| DATA SECTION |
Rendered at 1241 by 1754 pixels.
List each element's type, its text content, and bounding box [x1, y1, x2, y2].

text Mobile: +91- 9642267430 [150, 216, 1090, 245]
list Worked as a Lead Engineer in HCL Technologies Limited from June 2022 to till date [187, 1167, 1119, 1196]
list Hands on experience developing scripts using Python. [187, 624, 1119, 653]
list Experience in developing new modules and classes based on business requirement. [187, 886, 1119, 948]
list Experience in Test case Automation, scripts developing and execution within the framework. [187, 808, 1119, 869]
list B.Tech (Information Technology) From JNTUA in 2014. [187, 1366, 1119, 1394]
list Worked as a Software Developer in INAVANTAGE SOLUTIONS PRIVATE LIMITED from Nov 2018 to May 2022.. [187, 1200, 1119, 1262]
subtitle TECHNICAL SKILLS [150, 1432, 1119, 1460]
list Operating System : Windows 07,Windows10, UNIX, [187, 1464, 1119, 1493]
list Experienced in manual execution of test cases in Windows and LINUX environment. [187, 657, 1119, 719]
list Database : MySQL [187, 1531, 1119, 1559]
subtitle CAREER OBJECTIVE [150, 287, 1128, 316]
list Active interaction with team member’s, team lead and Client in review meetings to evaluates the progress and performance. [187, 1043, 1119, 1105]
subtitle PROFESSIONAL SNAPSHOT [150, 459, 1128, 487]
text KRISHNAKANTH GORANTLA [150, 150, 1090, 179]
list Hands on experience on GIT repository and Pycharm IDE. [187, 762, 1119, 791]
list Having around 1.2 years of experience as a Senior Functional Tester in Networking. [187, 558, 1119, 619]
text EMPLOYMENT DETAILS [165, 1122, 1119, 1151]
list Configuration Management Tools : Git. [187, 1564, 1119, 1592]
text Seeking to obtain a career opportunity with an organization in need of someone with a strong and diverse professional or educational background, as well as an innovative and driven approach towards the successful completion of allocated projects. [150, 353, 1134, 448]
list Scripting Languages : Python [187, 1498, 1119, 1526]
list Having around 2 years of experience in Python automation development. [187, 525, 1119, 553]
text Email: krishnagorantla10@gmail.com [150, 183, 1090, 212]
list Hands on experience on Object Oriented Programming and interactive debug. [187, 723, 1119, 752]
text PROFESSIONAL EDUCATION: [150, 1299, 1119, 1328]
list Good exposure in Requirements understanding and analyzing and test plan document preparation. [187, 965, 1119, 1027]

| ASSIGNMENT |
Write only the number of lines in the entries where the string "Having" occurs.

| SOLUTION TO THIS EXERCISE |
2